I don't see that as the only or even the most likely course of events. If one side sees it's going to lose conventionally, it has two options:
A) escalating to nuclear - which has a high likelihood of escalating so much that everyone loses hard. Which involves the active side losing 50% of its population and 90% of its economy/industry/tech base.
or B) saying "ok, you win" and backing down. If it does that, it will lose a few percent of its population and some more percent of its economy/industry/tech base.
Under option A - the active country may require centuries to get to the level where it was before the war. Also centuries to get to the same level relative to the other belligerent country.
Under option B - the active country may require just decades to get to the level where it was before the war. With also a chance to once again match the other belligerent country; perhaps not within those same decades but certainly within a much, much shorter timespan than the aforementioned "centuries".
Now, if the other belligerent country insists on fighting further, after the active country said "you win", and perhaps even, as it keeps fighting, it insists on some ludicrous "peace terms" where the active country would be punished even far more than WW1 Germany was,
then the active country still retains that option of "okay, you're being totally unreasonable and if you don't stop you do leave us no choice but to nuke you and thus die together". At that point, the other belligerent has much more to lose, relatively speaking, than in the option A) and will likely back down and accept more normal peace terms.

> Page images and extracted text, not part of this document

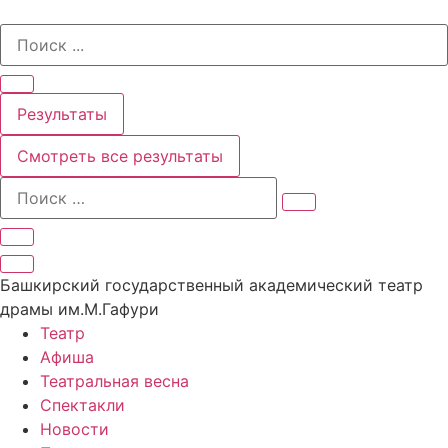
Перейти
Search
к
...
содержимому
Результаты
Смотреть все результаты
Башкирский государственный академический театр
драмы им.М.Гафури
Театр
Афиша
Театральная весна
Спектакли
Новости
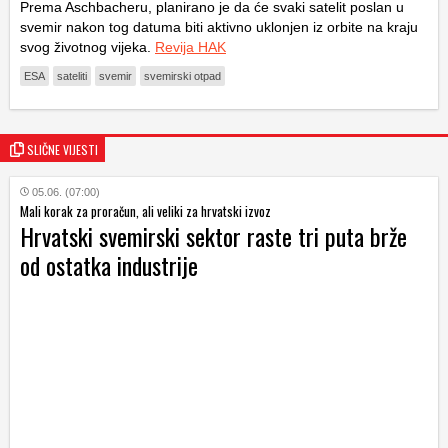
Prema Aschbacheru, planirano je da će svaki satelit poslan u
svemir nakon tog datuma biti aktivno uklonjen iz orbite na kraju
svog životnog vijeka.
Revija HAK
ESA
sateliti
svemir
svemirski otpad
SLIČNE VIJESTI
05.06. (07:00)
Mali korak za proračun, ali veliki za hrvatski izvoz
Hrvatski svemirski sektor raste tri puta brže
od ostatka industrije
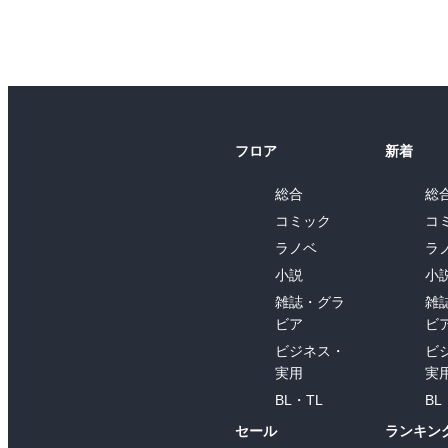
フロア
新着
総合
総
コミック
コ
ラノベ
ラ
小説
小
雑誌・グラ
雑
ビア
ビ
ビジネス・
ビ
実用
実
BL・TL
BL
セール
ランキン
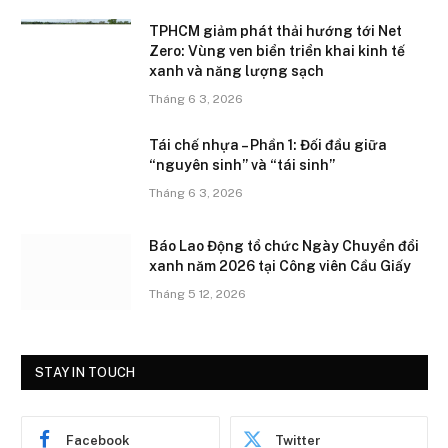
TPHCM giảm phát thải hướng tới Net
Zero: Vùng ven biển triển khai kinh tế
xanh và năng lượng sạch
Tháng 6 3, 2026
Tái chế nhựa – Phần 1: Đối đầu giữa
“nguyên sinh” và “tái sinh”
Tháng 6 3, 2026
Báo Lao Động tổ chức Ngày Chuyển đổi
xanh năm 2026 tại Công viên Cầu Giấy
Tháng 5 12, 2026
STAY IN TOUCH
Facebook
Twitter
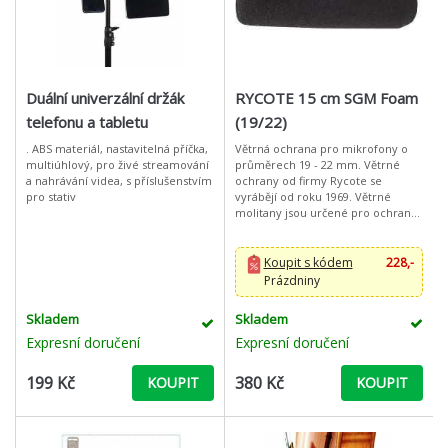
Duální univerzální držák
RYCOTE 15 cm SGM Foam
telefonu a tabletu
(19/22)
. ABS materiál, nastavitelná příčka,
Větrná ochrana pro mikrofony o
multiúhlový, pro živé streamování
průměrech 19 - 22 mm. Větrné
a nahrávání videa, s příslušenstvím
ochrany od firmy Rycote se
pro stativ
vyrábějí od roku 1969. Větrné
molitany jsou určené pro ochranu
mikrofonu proti slabému větru a
hluku. Poskytuje vynikající
odolnost p
Koupit s kódem
228,-
Prázdniny
Skladem
Skladem
Expresní doručení
Expresní doručení
199 Kč
380 Kč
KOUPIT
KOUPIT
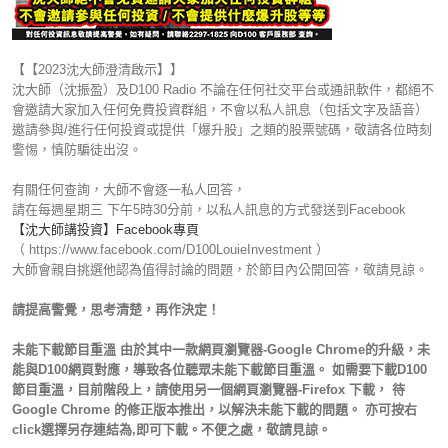
【【2023沈大師澄清啟示】】
沈大師（沈振盈）及D100 Radio 不論在任何社交平台或通訊軟件，都絕不
會邀請大家加入任何免費投資群組，不會以私人訊息（包括文字及語音）
邀請參與/進行任何投資或提供「爆升股」之類的股票號碼，敬請各位時刻
警惕，慎防騙徒出沒。
有關任何查詢，大師不會逐一私人回答，
請在每週星期三 下午5時30分前，以私人訊息的方式發送到Facebook
【沈大師講投資】Facebook專頁
（ https://www.facebook.com/D100LouieInvestment ）
大師會親自挑選他認為值得討論的問題，於節目內公開回答，敬請見諒。
請提高警覺，思考清楚，再作決定！
未能下載節目重溫 由於其中一款網頁瀏覽器-Google Chrome的升級，未
能與D100網頁對應，導致各位聽眾未能下載節目重溫。 如需要下載D100
節目重溫，目前階段上，請使用另一個網頁瀏覽器-Firefox 下載， 待
Google Chrome 的修正版本推出，以解決未能下載的問題。 亦可按右
click選擇另存連結為,即可下載。不便之處，敬請見諒。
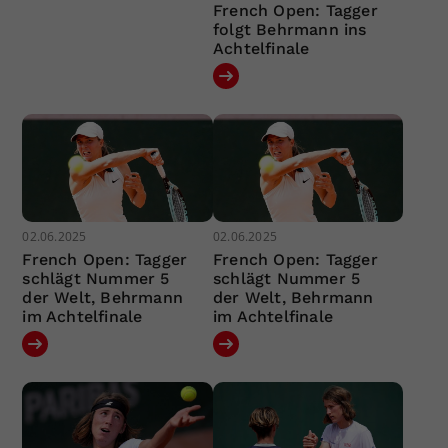
French Open: Tagger
folgt Behrmann ins
Achtelfinale
02.06.2025
02.06.2025
French Open: Tagger
French Open: Tagger
schlägt Nummer 5
schlägt Nummer 5
der Welt, Behrmann
der Welt, Behrmann
im Achtelfinale
im Achtelfinale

Case in point - Germany. After WW1 it was punished severely. Politically and economically. Yet it rose up in mere 20 years to capability levels which were enough to once again question the primacy in Europe. And Germany again after WW2. It lost once again, but within half a century, it lived to see the political barriers that separated it into two countries defeated and proliferated into the most powerful European economy.
Bottom line: global nuclear war leads to very certain centuries of destruction and harsh life. Conventional defeat gives a very realistic chance that things may change within decades. Because if anything is certain from history- it's that people forget. Administrations come and go. And within just a few decades old enemies can become some kind of partners, out of necessity if not out of anything else. And from that point, it's once again race to the top. Or to some next war.